The Research and Analysis Wing (RAW) officer was also involved in the assassination of a Sikh activist last June in Canada. The RAW is India’s external intelligence agency, says the Washington Post report.
the report details Vikram Yadav, an Indian RAW official, ordered Pannun’s killing around the same time that Modi visited the White House in a high-profile tour as the two nations build closer ties in the face of shared concerns about China’s growing power.
Rejecting the report, however, the Ministry of External Affairs of India made “unwarranted and unsubstantiated imputations on a serious matter”.
A day later, the Australian Broadcasting Corporation (ABC) published another report, saying a “nest” of Indian spies was uncovered and expelled from the country for trying to steal defence secrets and monitor expatriate communities in 2020.
So, is India’s spy agency increasingly targeting dissidents abroad? Here’s the latest:
In November, US authorities said an Indian government official had directed an unsuccessful plot to murder Gurpatwant Singh Pannun, a Sikh separatist and dual citizen of the US and Canada.
Pannun is the general counsel of Sikhs for Justice, a group that India labelled an “unlawful association” in 2019, citing its involvement in extremist activities. In 2020, India listed Pannun as an “individual terrorist”.
Sikhs for Justice is part of a decades-old movement pushing for an independent Sikh state, called Khalistan, incorporating mostly the Indian state of Punjab.

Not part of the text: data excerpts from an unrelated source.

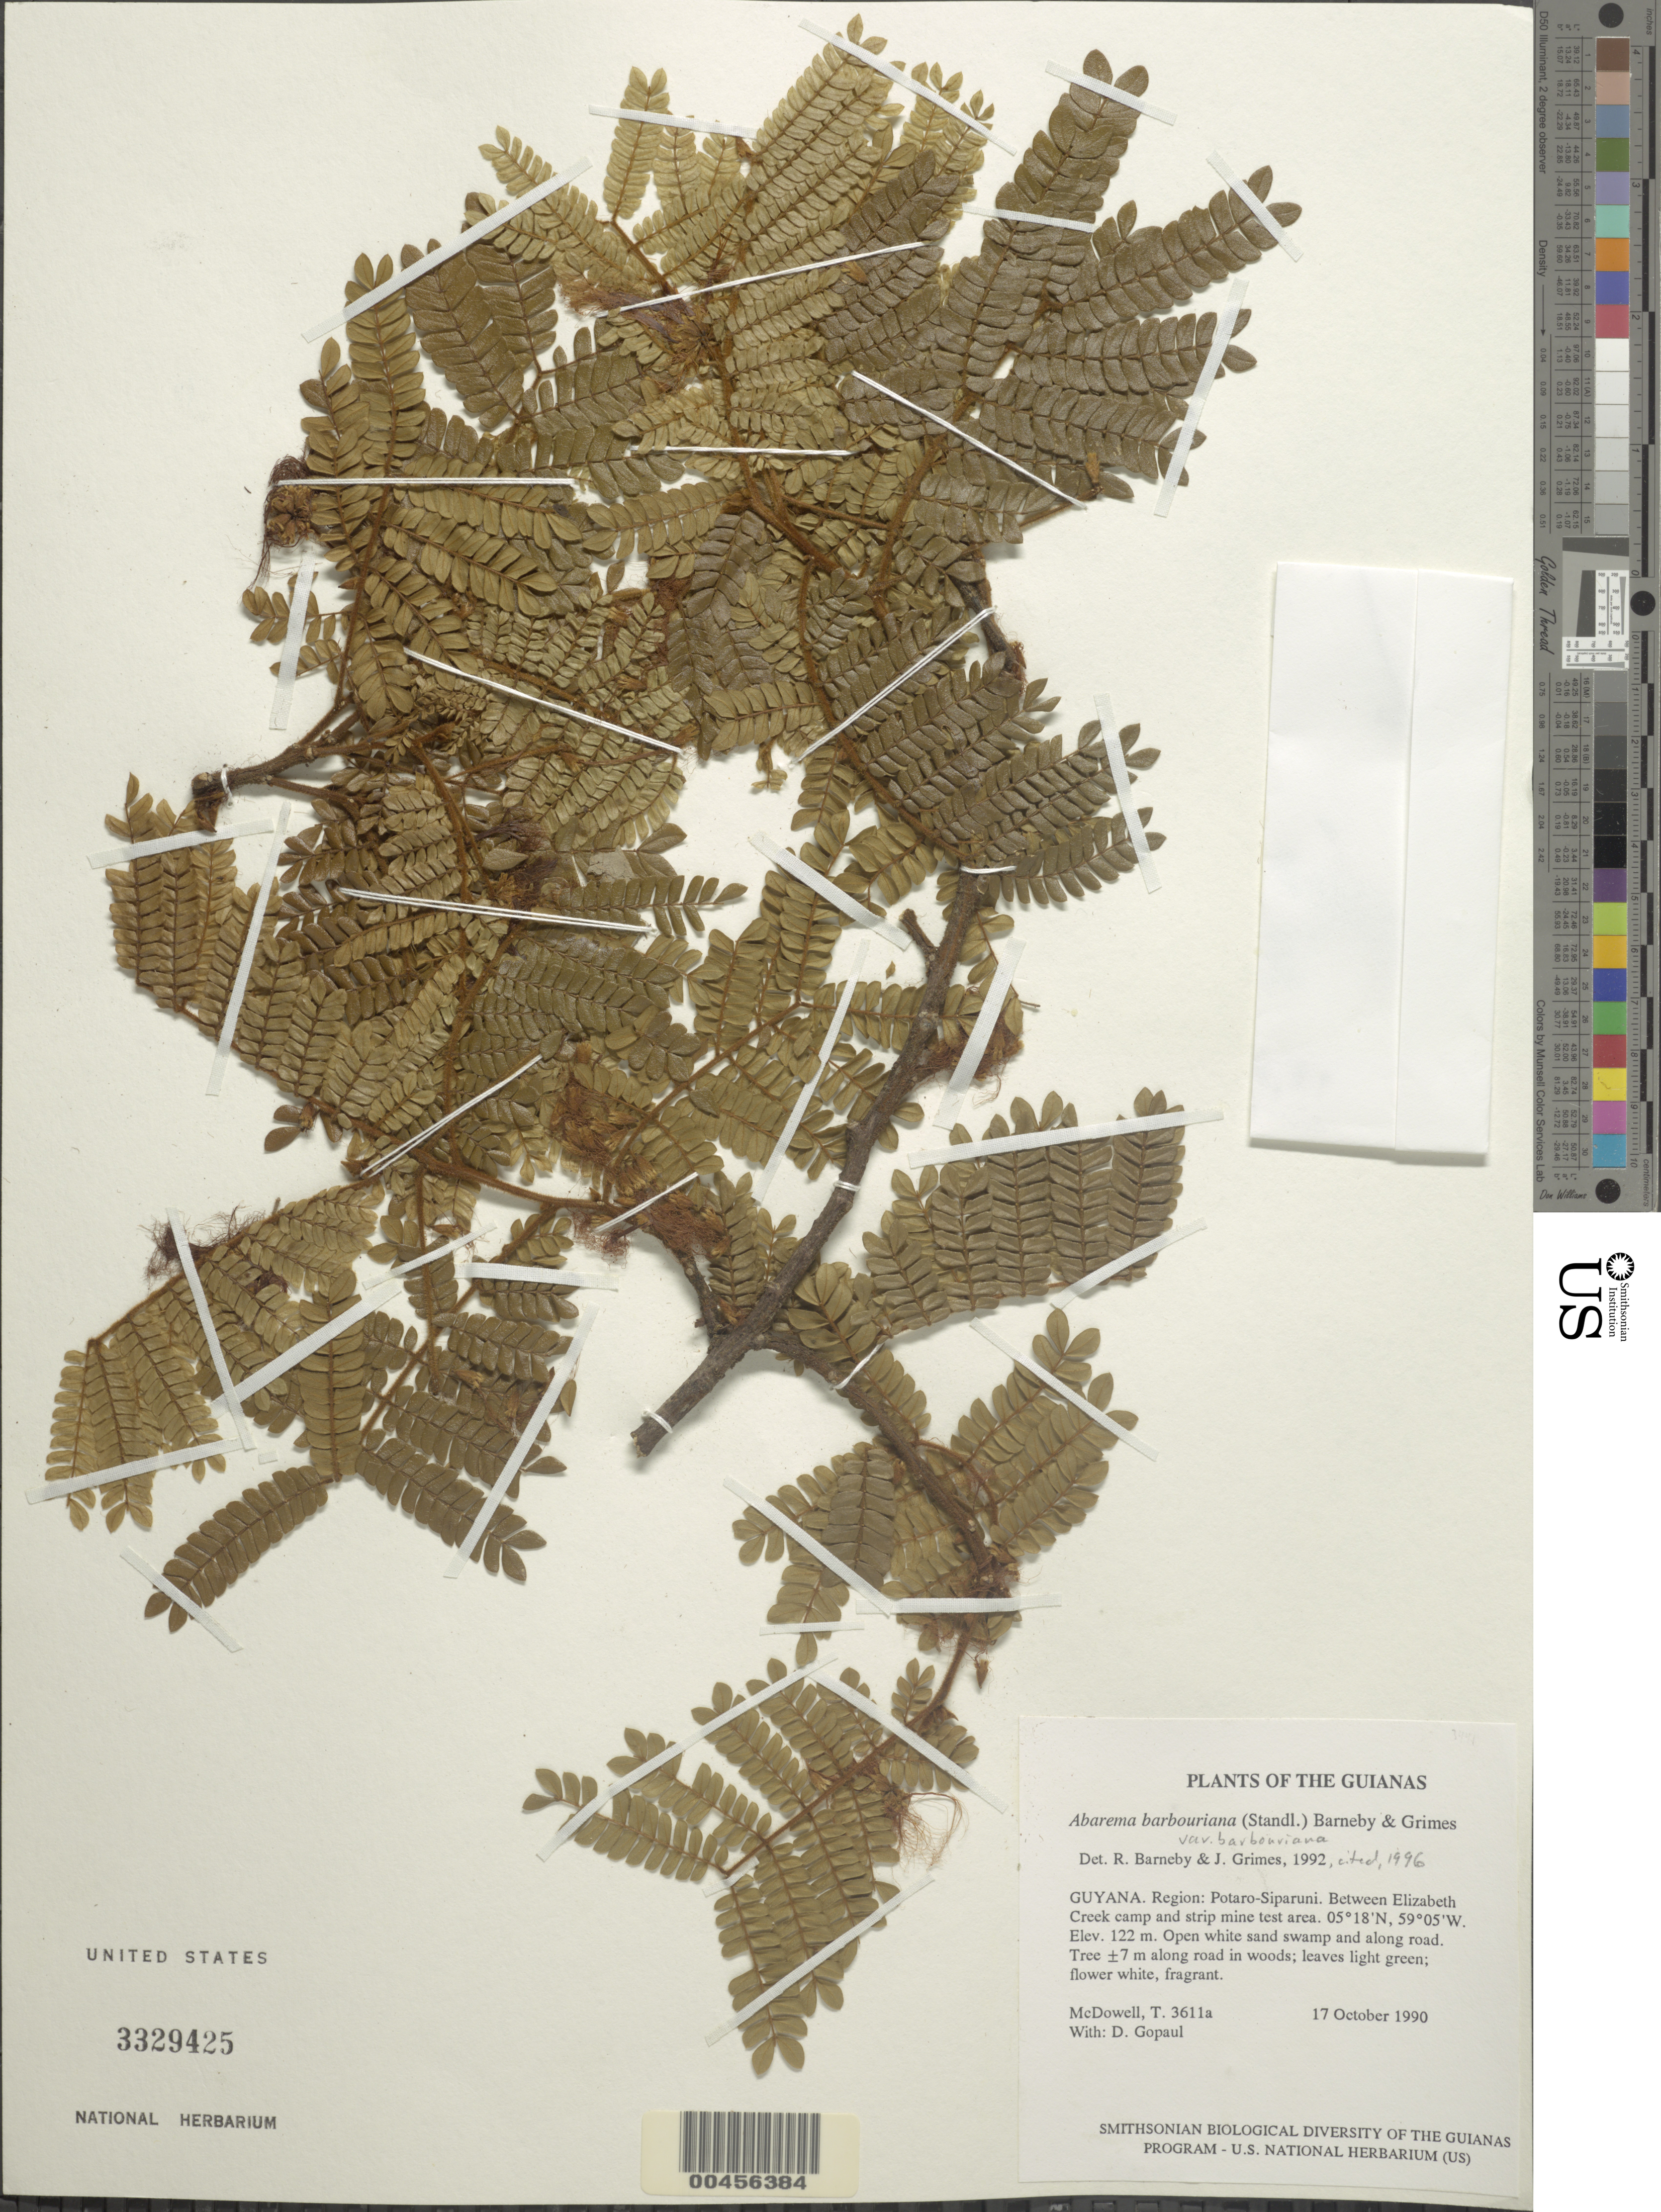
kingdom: Plantae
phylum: Tracheophyta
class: Magnoliopsida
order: Fabales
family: Fabaceae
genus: Abarema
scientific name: Abarema barbouriana var. barbouriana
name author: (Standl.) Barneby & J.W. Grimes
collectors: T. McDowell & D. Gopaul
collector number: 3611 a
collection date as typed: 17 October 1990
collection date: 1990-10-17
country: Guyana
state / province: Potaro-Siparuni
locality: Between Elizabeth Creek camp and strip mine test area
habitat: Open white sand swamp and along road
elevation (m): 122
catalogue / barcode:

While the movement at its peak saw the killings of thousands of Sikhs and Indian security personnel in the 1980s, it largely lost momentum in India, even though it retains influence among some Sikh diaspora groups in the US, Canada, Australia and the United Kingdom.
As per the indictment, on June 20, 2023, two days before Modi spoke at the White House, Yadav emailed Nikhil Gupta, an Indian man hired for the killing, that Pannun’s assassination was a “priority now”. But Gupta turned out to be an informer, working with US federal agencies, and that is how the plot was foiled.
“India should get to the bottom of this appalling murder-for-hire case – and the United States should make clear that it will not tolerate such crimes within its borders,” said an editorial in The Washington Post on Tuesday.
Likewise, Public broadcaster ABC on Tuesday reported that Indian spies were caught there by the Australian Security Intelligence Organisation (ASIO) in 2020 while they were trying to “steal secrets about sensitive defence projects and airport security, as well as classified information on Australia’s trade relationships”.
Citing unnamed “national security and government figures”, the report said the Indian “nest of spies” was also accused of surveilling Indians living there and developing close relationships with current and former politicians.
Australian intelligence officials in 2021 had mentioned a “nest of spies” but the country’s government refused to name the country they were working for.